━━ Input records

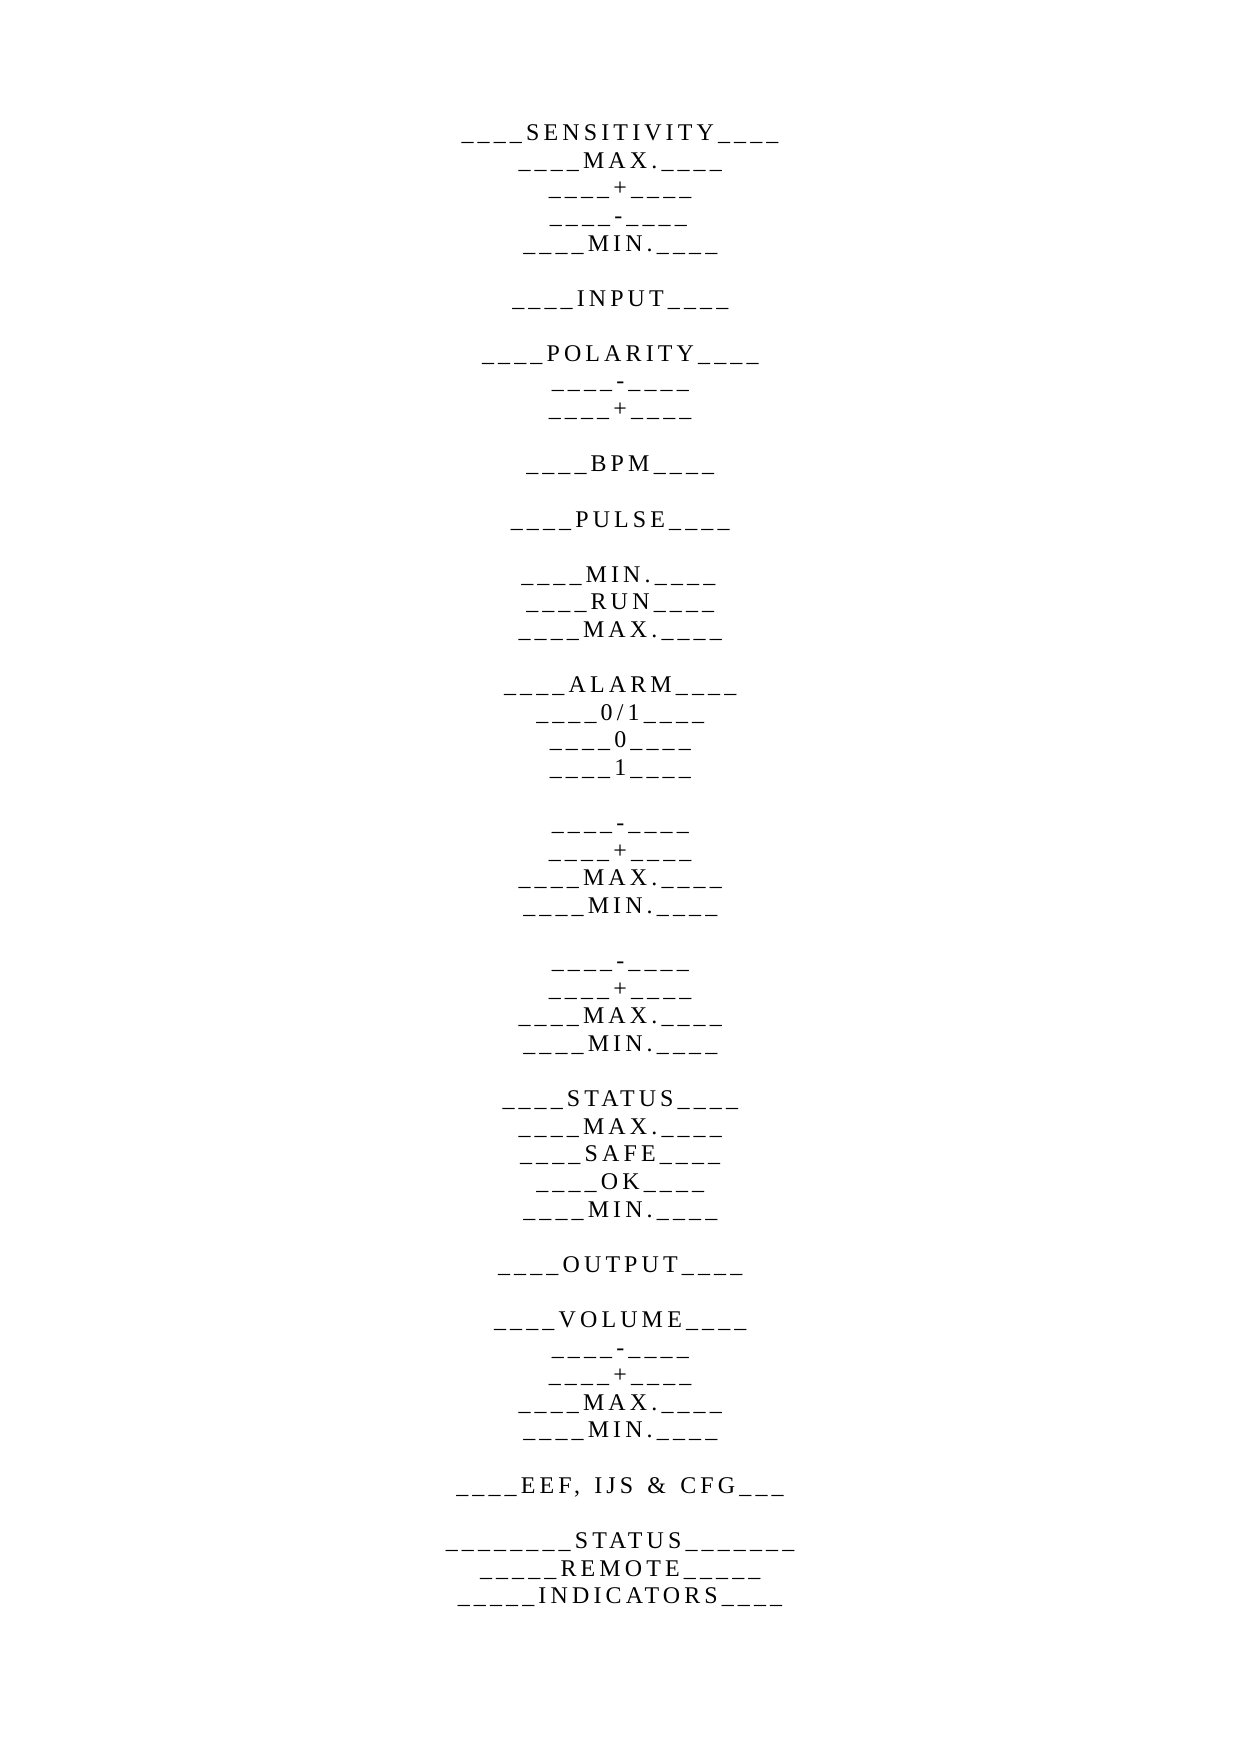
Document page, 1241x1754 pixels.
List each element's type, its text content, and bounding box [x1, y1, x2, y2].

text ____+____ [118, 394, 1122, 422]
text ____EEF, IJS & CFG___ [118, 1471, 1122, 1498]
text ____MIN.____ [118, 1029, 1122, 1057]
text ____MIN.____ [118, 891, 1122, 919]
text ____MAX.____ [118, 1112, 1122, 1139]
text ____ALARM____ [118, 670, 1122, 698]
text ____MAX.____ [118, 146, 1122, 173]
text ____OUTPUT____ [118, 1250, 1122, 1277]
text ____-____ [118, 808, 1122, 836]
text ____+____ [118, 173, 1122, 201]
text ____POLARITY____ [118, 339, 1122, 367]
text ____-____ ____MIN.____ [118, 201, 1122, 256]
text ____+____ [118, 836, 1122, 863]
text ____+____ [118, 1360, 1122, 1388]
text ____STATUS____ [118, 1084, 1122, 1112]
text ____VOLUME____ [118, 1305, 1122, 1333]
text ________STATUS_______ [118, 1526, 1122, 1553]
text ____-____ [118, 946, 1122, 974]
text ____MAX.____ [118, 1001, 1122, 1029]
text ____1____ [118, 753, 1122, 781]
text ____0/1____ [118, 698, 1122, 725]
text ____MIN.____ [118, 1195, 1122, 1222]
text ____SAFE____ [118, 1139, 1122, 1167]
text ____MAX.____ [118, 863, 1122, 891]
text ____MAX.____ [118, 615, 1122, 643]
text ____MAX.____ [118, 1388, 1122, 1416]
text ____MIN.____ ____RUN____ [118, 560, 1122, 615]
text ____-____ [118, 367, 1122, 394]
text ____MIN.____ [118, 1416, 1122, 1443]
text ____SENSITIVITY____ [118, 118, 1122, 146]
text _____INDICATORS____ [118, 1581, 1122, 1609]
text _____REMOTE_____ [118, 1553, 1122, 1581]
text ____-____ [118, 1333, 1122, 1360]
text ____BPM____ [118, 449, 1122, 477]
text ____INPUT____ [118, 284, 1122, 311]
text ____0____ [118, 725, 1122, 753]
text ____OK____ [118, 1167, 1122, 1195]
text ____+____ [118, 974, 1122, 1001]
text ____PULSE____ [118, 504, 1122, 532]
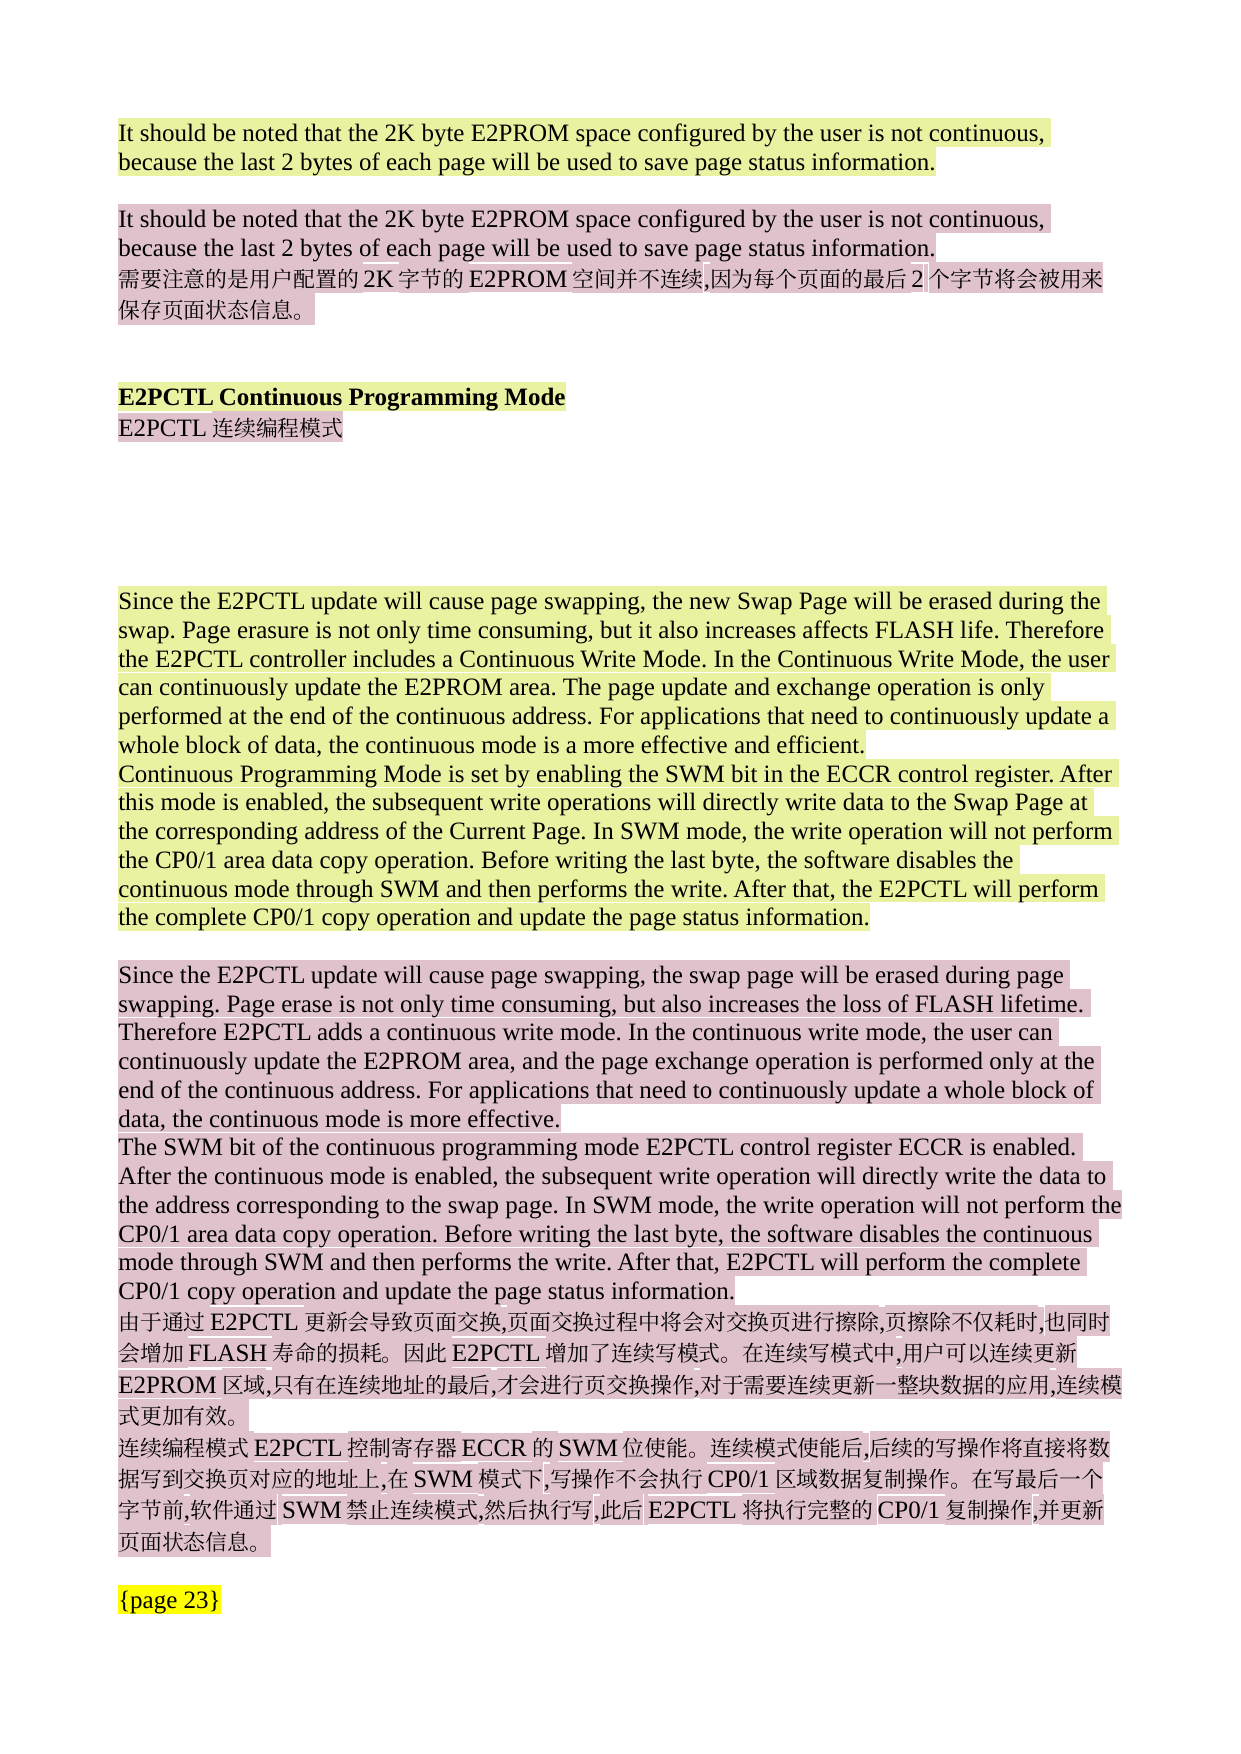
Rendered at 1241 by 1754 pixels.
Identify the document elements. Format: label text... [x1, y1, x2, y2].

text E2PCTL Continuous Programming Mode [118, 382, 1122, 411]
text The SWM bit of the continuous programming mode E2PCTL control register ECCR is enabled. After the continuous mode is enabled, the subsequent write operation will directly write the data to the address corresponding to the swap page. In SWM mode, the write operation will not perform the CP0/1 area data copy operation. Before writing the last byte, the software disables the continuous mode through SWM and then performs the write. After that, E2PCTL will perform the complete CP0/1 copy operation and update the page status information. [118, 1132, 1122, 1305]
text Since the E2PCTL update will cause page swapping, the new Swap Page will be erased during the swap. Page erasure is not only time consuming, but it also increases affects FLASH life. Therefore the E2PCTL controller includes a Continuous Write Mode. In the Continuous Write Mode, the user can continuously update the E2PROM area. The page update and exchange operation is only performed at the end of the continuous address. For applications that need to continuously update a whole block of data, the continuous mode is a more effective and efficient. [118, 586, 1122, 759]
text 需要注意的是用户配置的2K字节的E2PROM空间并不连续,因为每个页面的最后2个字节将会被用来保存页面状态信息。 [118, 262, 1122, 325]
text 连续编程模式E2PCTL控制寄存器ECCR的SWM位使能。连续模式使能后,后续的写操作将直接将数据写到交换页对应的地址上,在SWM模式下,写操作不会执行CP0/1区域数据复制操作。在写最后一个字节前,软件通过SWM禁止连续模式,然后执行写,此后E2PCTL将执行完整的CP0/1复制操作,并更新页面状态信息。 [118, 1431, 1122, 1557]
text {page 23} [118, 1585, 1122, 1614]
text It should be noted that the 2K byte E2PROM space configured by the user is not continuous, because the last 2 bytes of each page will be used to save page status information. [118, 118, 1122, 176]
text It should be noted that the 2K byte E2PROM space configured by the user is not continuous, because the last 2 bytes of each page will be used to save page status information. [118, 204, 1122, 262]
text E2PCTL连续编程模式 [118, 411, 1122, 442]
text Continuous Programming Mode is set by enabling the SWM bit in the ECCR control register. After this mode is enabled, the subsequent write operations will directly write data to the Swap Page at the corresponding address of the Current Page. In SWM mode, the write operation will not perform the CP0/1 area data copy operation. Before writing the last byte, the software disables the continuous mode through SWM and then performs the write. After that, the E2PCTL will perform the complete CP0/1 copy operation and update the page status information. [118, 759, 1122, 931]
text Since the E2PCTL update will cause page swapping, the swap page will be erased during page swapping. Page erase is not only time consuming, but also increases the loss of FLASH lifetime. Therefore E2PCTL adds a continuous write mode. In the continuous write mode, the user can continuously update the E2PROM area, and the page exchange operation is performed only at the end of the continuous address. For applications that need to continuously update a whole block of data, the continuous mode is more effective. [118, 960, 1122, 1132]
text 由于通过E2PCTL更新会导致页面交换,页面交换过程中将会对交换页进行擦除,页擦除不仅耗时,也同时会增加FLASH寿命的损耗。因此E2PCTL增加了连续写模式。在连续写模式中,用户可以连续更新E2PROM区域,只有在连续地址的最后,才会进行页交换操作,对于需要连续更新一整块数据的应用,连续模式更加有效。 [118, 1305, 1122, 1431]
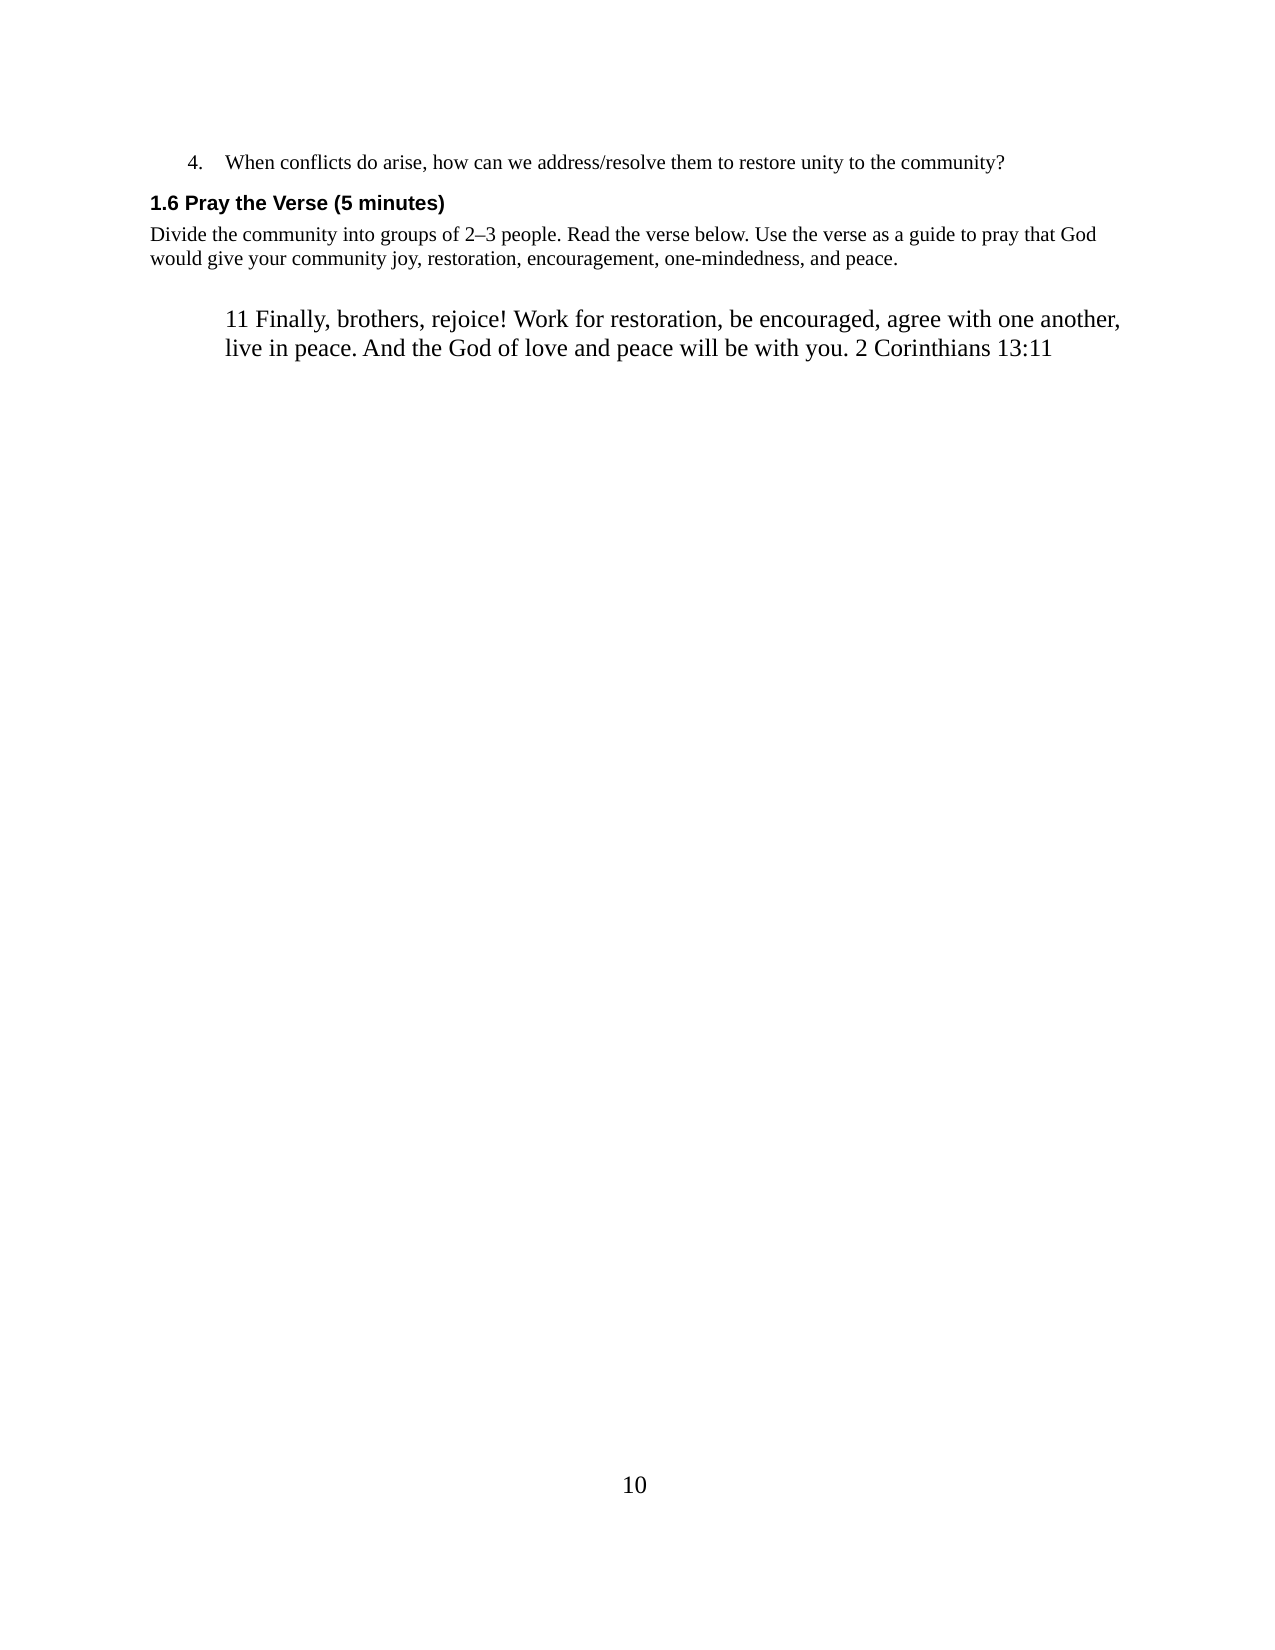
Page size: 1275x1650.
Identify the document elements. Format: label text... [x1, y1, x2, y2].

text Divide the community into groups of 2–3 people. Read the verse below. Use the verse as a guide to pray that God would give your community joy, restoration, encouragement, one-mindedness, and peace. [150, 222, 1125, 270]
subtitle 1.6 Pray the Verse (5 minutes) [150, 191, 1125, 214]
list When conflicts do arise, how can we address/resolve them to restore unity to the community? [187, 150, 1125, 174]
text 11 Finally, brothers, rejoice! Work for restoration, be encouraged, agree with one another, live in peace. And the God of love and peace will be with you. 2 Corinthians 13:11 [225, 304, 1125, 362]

━━━━

Exercise objective:
Copy out the items running from the line holding "text ____+____ [118, 394, 1122, 422]" through the line holding "text ____MAX.____ [118, 146, 1122, 173]", inclusive, keeping each one unchanged.

Exercise answer:
text ____+____ [118, 394, 1122, 422]
text ____EEF, IJS & CFG___ [118, 1471, 1122, 1498]
text ____MIN.____ [118, 1029, 1122, 1057]
text ____MIN.____ [118, 891, 1122, 919]
text ____MAX.____ [118, 1112, 1122, 1139]
text ____ALARM____ [118, 670, 1122, 698]
text ____MAX.____ [118, 146, 1122, 173]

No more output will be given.